DUBAI – Dubai’s international financial center DIFC said on Thursday the number of new company registrations at the hub rose by nearly 40% last year to 1,525, driven by an influx of companies such as hedge funds.
As Gulf countries diversify their economies away from oil and invest billions of dollars in areas such as financial services, the number of companies they are attracting to hubs like the DIFC is increasing.
According to the presentation, the total number of companies actively registered with the center was approximately 8,840 as of the end of December last year, an increase of 28% from 2024.
These include 557 asset management companies, which have set up or expanded bases in Dubai and neighboring Abu Dhabi in recent years as the UAE attracts high-net-worth individuals, attracted by factors such as the relative ease of doing business and tax-free status.

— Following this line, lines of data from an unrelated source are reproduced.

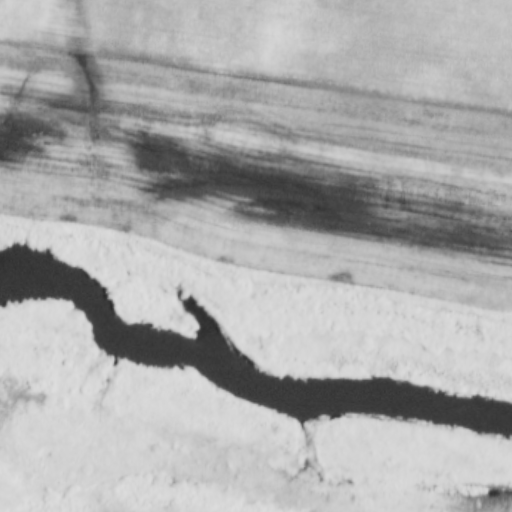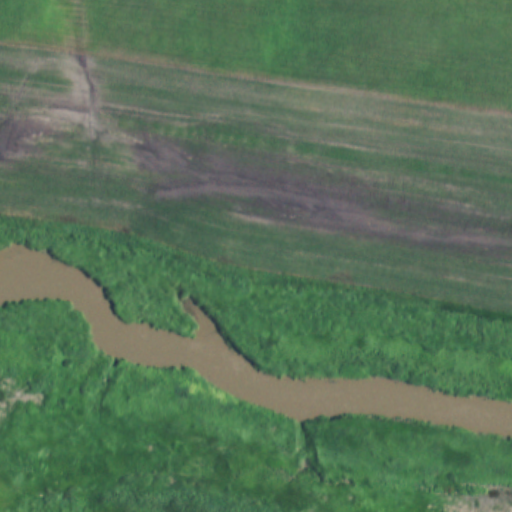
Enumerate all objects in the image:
river: (247, 360)
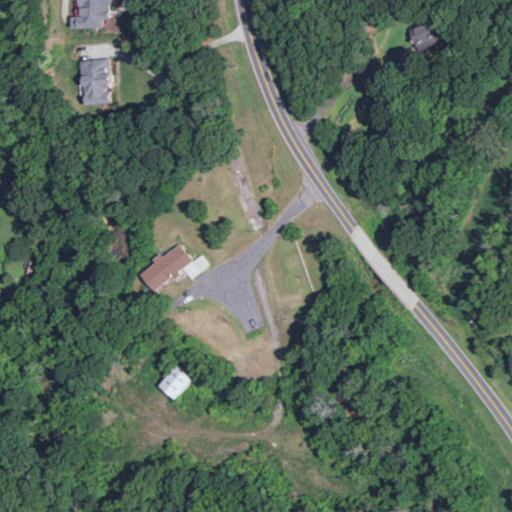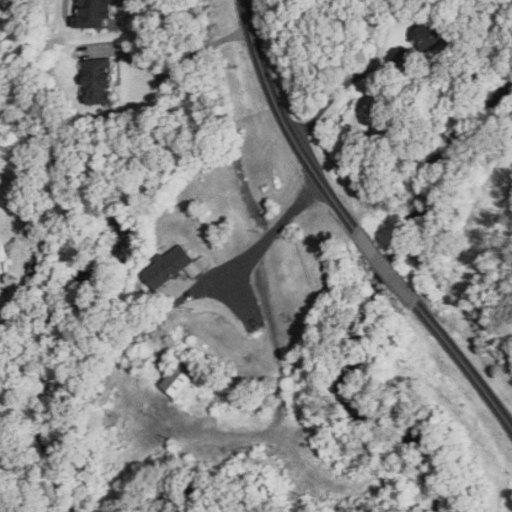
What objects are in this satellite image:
building: (95, 13)
building: (96, 13)
building: (427, 37)
road: (184, 65)
building: (99, 81)
building: (100, 81)
road: (343, 83)
road: (284, 121)
road: (269, 234)
road: (388, 264)
building: (169, 266)
building: (174, 267)
road: (464, 362)
building: (179, 381)
building: (178, 382)
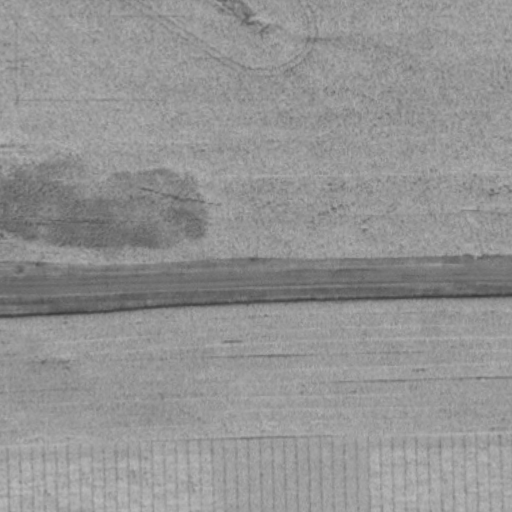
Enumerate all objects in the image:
road: (256, 282)
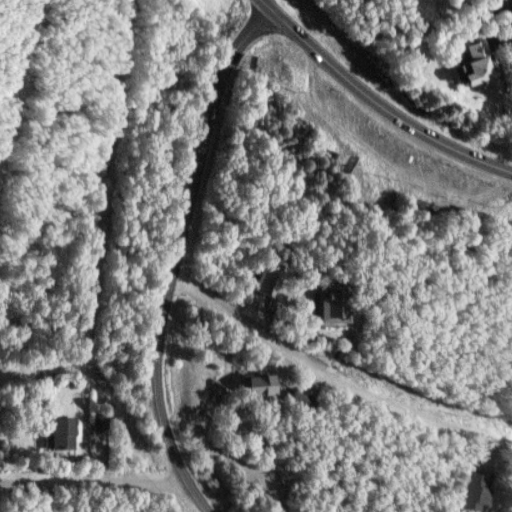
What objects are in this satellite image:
road: (264, 1)
road: (15, 5)
building: (468, 62)
road: (378, 97)
road: (177, 255)
building: (263, 278)
building: (328, 305)
road: (6, 333)
road: (333, 376)
building: (250, 384)
building: (296, 399)
building: (55, 433)
building: (473, 491)
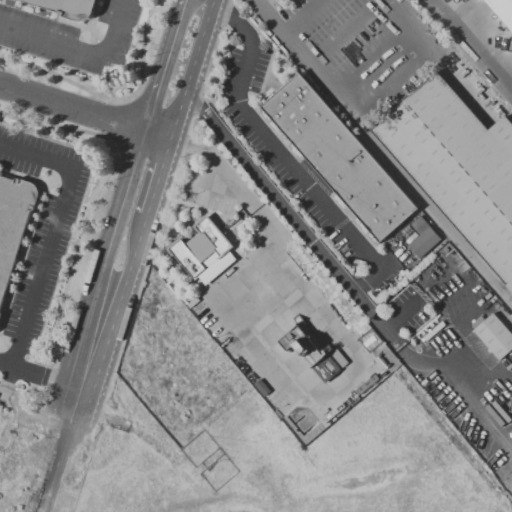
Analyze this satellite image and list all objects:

DIFC President Essa Kazim told the media of the geographical breakdown of the centre’s companies: “We have seen a slight increase in the UK, which probably reflects the growth of hedge funds brought in from the country.”
DIFC is set for an expansion of about $27 billion by 2040, authorities announced last week, as the hub reaches capacity and aims to accommodate new companies.
Asked about financing the project, Kazim said DIFC achieved a net profit of about $400 million last year, which is “truly future cash flow” that will contribute to expansion, along with internal resources and potential returns to the capital markets.
“The market is definitely open. We have issued sukuk in the past and that is one possibility.”